A relutância dos pacientes e seus familiares para serem referenciados para um serviço de cuidados paliativos também se apresenta como um outro desafio. Um dos tópicos comuns para essa relutância é a associação dos cuidados paliativos com a morte. Segundo Hawley, há um “pensamento mágico” que é a ideia de que evitar falar sobre a morte permitirá evitar a própria morte ou que discutir a morte pode trazer “algo ruim”. Também pode haver ansiedade de separação, com relutância em perder uma relação alicerçada com a equipe médica que o paciente está familiarizado.
Como podemos observar, os cuidados paliativos possuem enormes desafios a serem discutidos para que possa se tornar uma modalidade elegível de cuidado em diversos sistemas de saúde. De acordo com Hawley, devemos focar nos benefícios da integração precoce dos cuidados paliativos ao manejo de doenças crônicas, enfatizando o atendimento de qualidade para pessoas que vivem com doenças crônicas graves e para usar nossos fundos públicos de maneira mais responsável e econômica possível. Muitas pessoas com o poder de causar um impacto positivo não entendem o que é o cuidado paliativo moderno, e as oportunidades de aliviar o sofrimento de forma digna e econômica estão sendo perdidas.

* Suas tarefas *
(1) No trecho sobre cuidados paliativos, como Hawley define o "pensamento mágico"?
(2) Continue o trecho sobre cuidados paliativos a partir da última frase apresentada.

* Listagem fornecida *
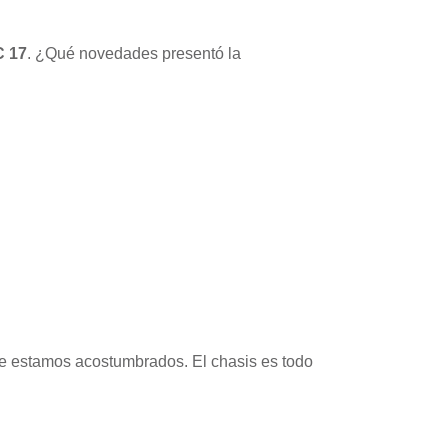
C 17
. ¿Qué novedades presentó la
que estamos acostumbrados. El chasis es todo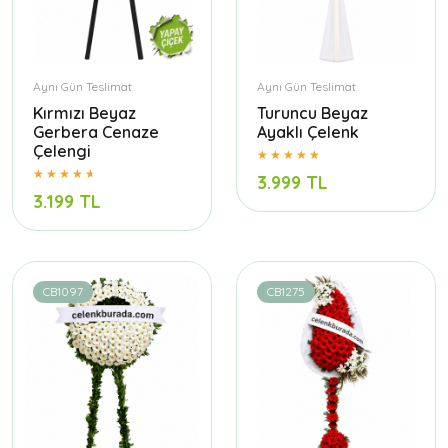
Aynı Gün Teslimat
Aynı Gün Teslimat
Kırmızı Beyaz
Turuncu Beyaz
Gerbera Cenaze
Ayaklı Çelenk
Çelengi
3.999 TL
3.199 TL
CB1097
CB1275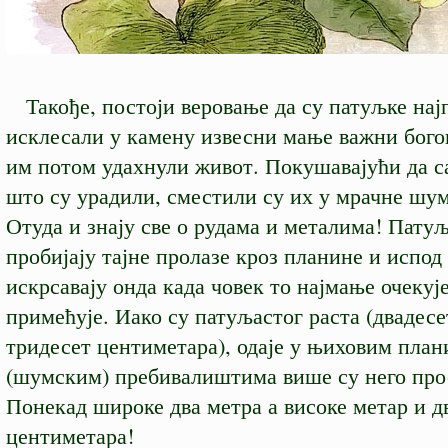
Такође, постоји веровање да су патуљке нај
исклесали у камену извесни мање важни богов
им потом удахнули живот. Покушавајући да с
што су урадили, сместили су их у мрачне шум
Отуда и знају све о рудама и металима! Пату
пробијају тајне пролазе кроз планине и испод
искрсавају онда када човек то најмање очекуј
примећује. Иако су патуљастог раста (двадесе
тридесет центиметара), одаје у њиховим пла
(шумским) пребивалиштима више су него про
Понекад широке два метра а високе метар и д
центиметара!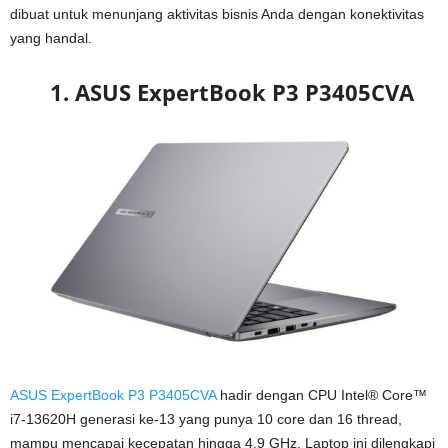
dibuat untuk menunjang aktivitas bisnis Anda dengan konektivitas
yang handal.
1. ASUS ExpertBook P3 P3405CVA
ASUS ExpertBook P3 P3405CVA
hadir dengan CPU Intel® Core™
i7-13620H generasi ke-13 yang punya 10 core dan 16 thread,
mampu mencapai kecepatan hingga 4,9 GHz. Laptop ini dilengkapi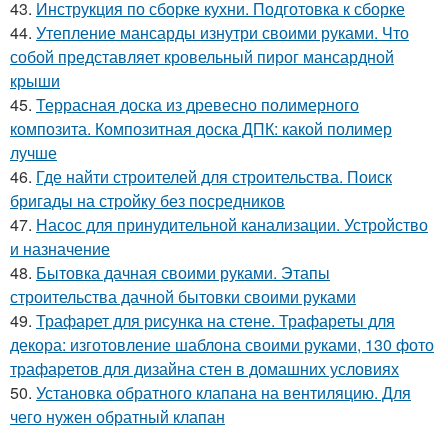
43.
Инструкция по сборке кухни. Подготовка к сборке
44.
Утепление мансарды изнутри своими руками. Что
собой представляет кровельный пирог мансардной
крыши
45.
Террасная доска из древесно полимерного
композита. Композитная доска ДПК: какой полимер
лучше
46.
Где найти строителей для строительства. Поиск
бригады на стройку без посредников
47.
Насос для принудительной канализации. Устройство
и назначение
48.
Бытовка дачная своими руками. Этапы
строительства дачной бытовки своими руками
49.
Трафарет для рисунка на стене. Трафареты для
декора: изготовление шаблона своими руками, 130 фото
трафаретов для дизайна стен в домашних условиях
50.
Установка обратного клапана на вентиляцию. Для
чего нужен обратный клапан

---

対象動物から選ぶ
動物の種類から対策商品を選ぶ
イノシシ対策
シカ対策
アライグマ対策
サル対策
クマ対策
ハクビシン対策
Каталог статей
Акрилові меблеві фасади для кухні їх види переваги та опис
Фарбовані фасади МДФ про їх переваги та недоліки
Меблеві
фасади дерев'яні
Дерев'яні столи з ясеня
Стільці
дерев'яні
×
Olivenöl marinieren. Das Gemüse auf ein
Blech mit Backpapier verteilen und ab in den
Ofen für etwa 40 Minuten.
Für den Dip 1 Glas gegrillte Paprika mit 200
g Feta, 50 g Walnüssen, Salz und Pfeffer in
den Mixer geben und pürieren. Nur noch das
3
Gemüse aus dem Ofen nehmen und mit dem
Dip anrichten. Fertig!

---

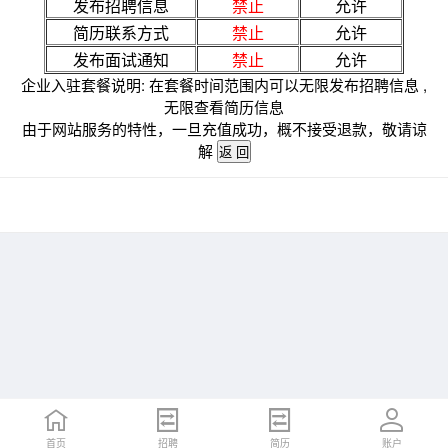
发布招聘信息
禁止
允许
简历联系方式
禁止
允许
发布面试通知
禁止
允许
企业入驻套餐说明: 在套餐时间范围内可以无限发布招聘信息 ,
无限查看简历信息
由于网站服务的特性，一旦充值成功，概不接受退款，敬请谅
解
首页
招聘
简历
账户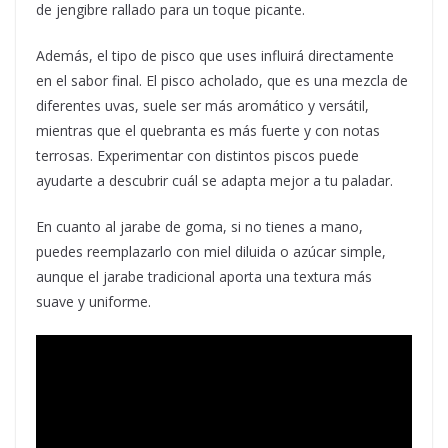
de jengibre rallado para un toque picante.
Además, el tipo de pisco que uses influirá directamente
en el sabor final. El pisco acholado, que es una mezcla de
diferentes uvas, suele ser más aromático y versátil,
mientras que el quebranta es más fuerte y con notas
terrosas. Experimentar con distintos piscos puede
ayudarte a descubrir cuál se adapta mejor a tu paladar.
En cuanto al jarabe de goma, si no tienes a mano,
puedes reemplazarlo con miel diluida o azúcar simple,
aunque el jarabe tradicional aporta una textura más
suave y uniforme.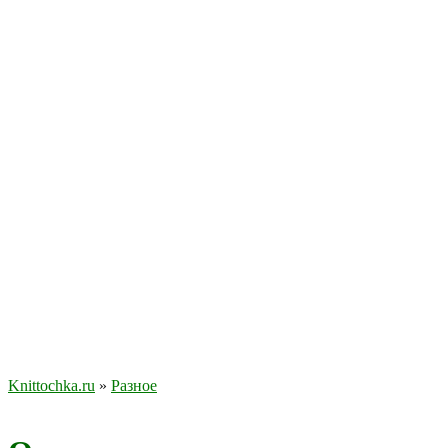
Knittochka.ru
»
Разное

* Respostas *
(1) É a ideia de que evitar falar sobre a morte permitirá evitar a própria morte, ou de que discutir a morte pode trazer "algo ruim".

(2)
E por fim, certamente, estudantes e residentes raramente têm acesso ao ensino de cuidados paliativos em muitos programas de medicina e isso dificulta que os futuros médicos entendam o que acontece em um ambiente especializado de cuidados paliativos. Por isso, é importante que as equipes de cuidados paliativos interajam com seus colegas em outras especialidades regularmente, participando de reuniões clínicas, ensinando e participando do trabalho da comissão de bioética de sua instituição. Isso pode ser desafiador quando somado às responsabilidades de profissionais que já estão sobrecarregados com o trabalho clínico. Mas se faz necessário.
Mas se quisermos fazer uma mudança substancial na forma como a assistência à saúde aos pacientes com doenças graves e crônicas é prestada, então, o momento é esse. É o momento para implementarmos e integrarmos os serviços de cuidados paliativos ao sistema de saúde, seja público ou privado, para que nossos pacientes vivam com dignidade física, mental e espiritual até o fim. Na verdade, seria irresponsável não mudar!